Task requirements -> Update the rows from the line holding "phylum: Tracheophyta" through the line holding "scientific name: Cirsium palustre", inclusive, by changing "scientific name" to "binomial name" and leaving everything else as it is. Give back only those lines.

Supplied data ->
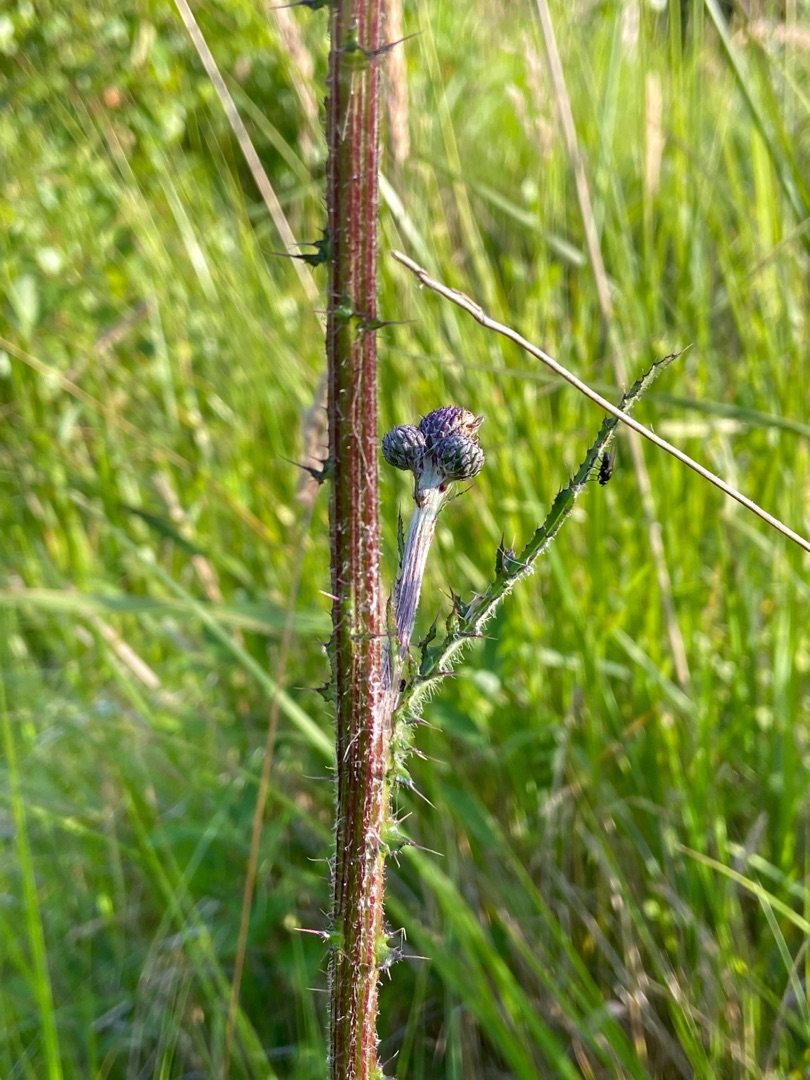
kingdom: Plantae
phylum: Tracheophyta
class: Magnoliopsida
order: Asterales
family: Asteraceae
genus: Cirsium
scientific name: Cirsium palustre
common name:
--
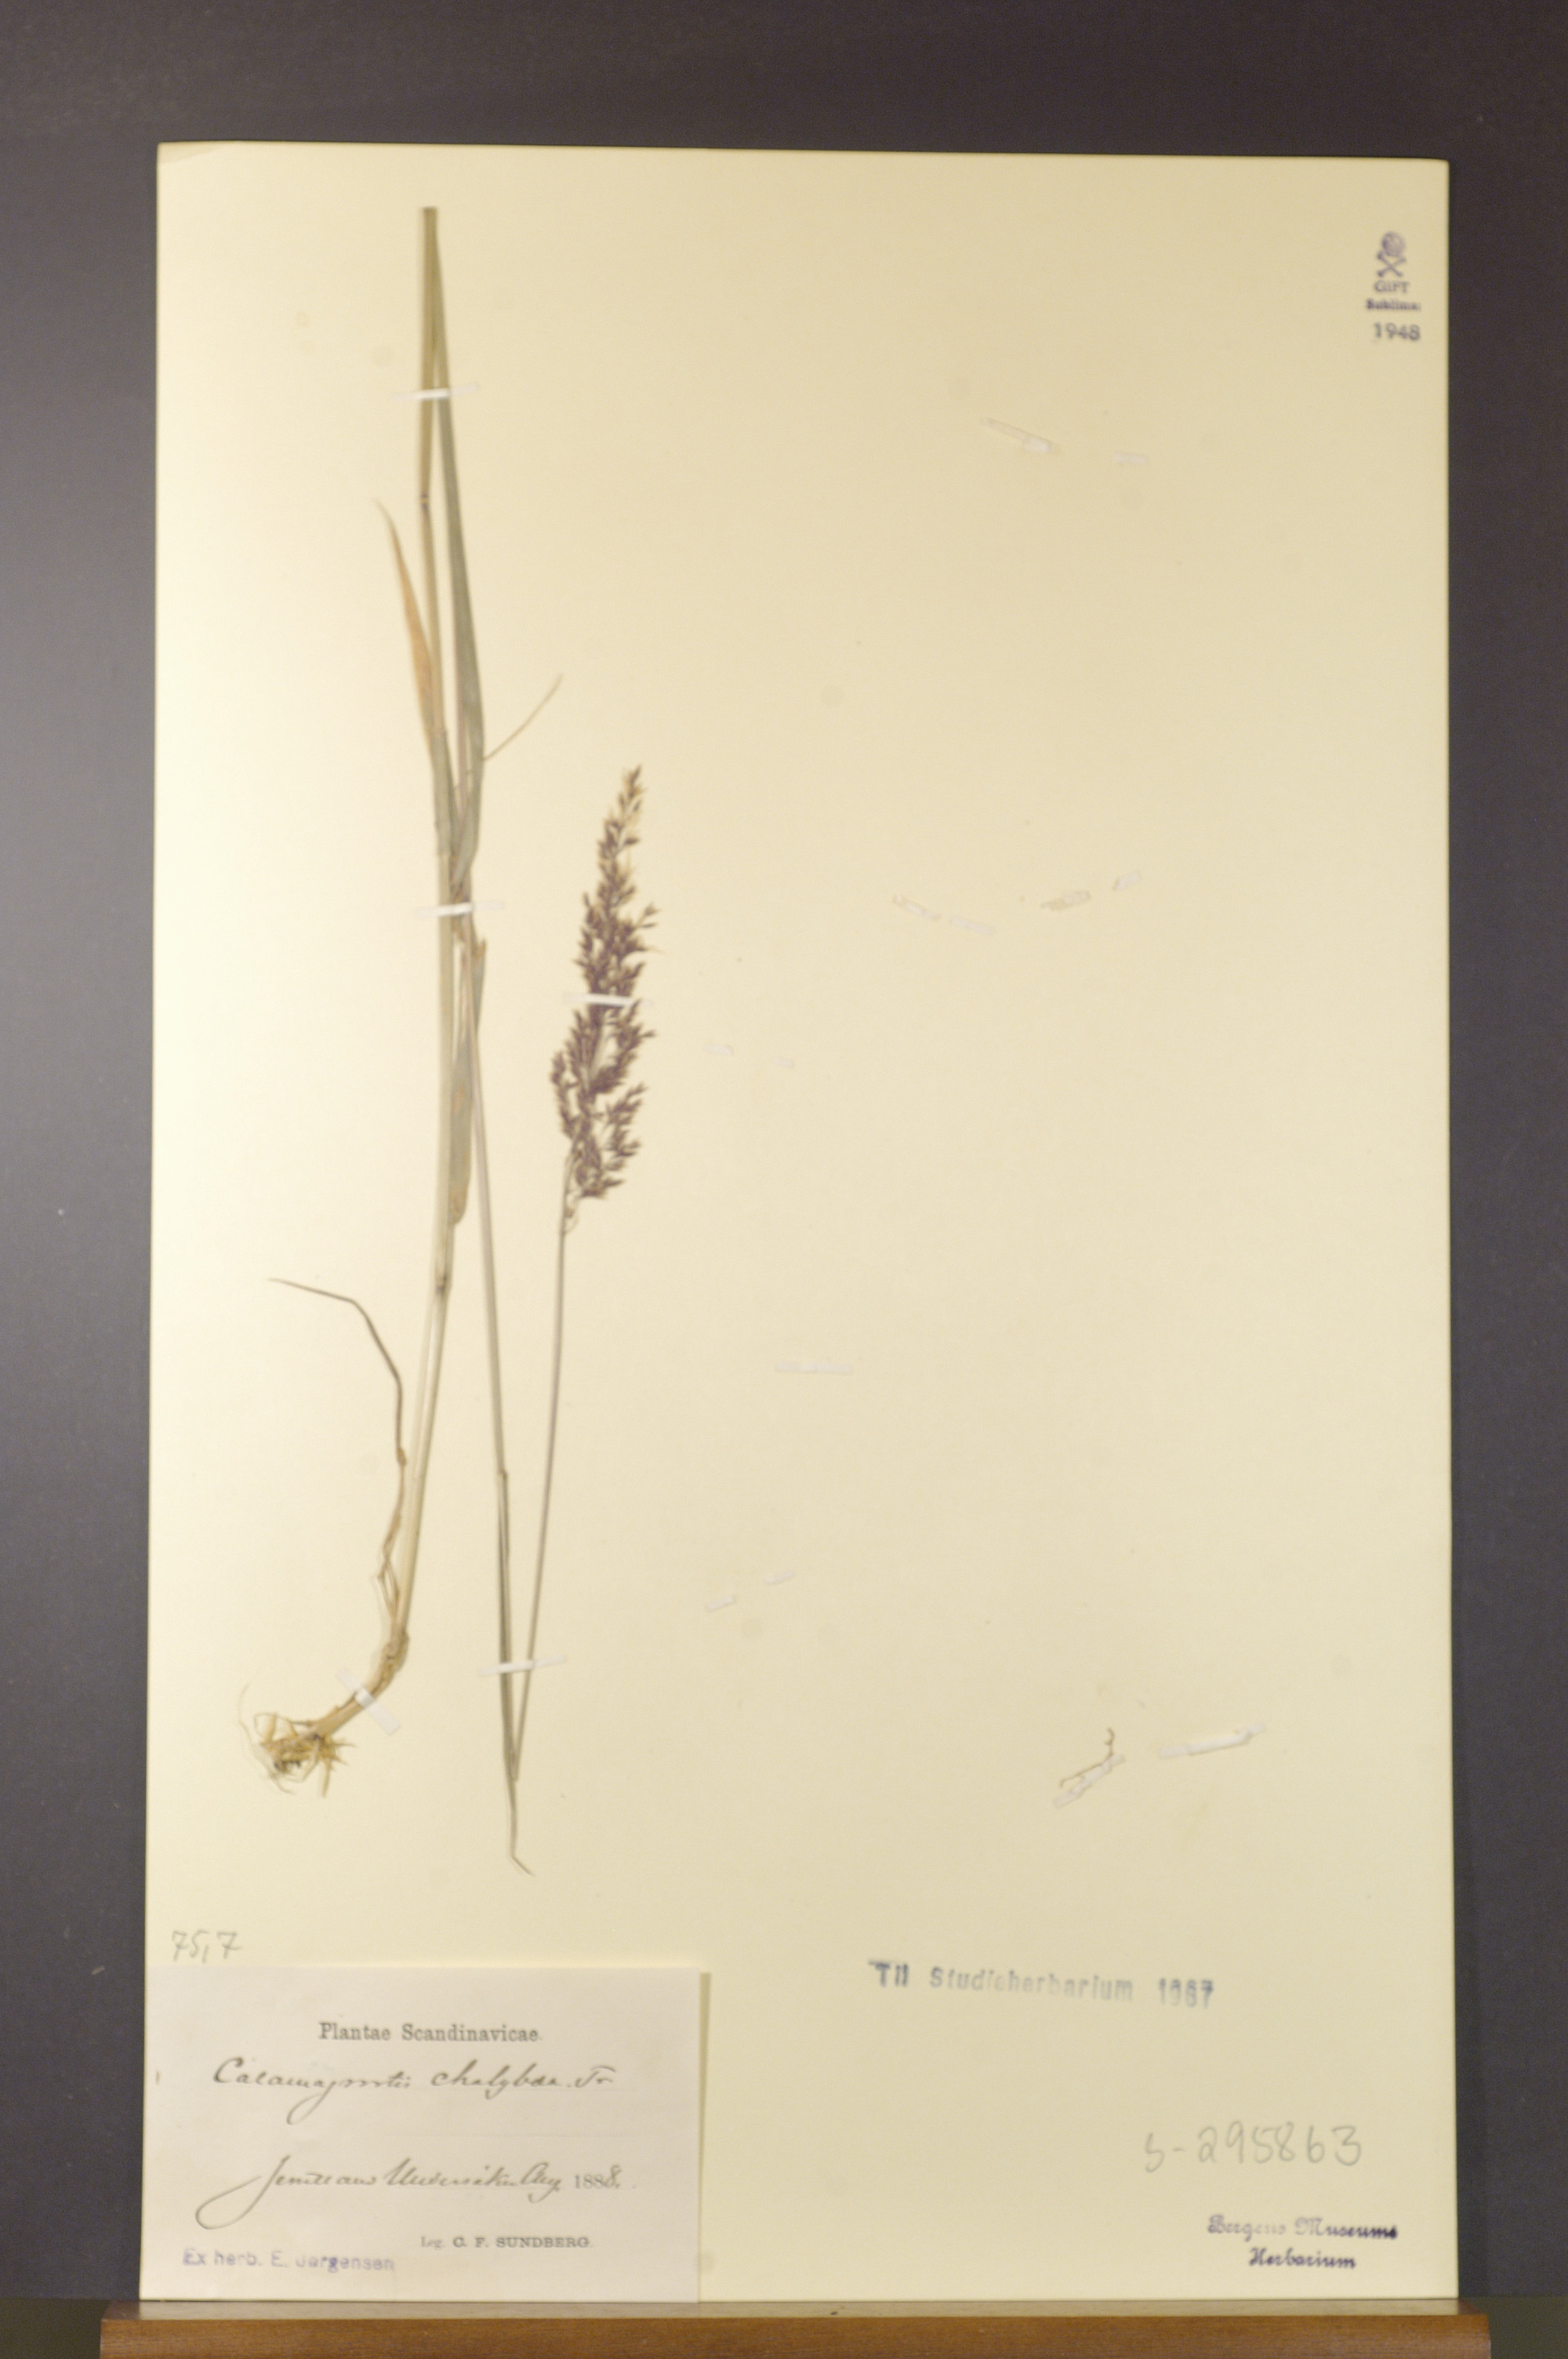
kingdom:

Reply ->
phylum: Tracheophyta
class: Magnoliopsida
order: Asterales
family: Asteraceae
genus: Cirsium
binomial name: Cirsium palustre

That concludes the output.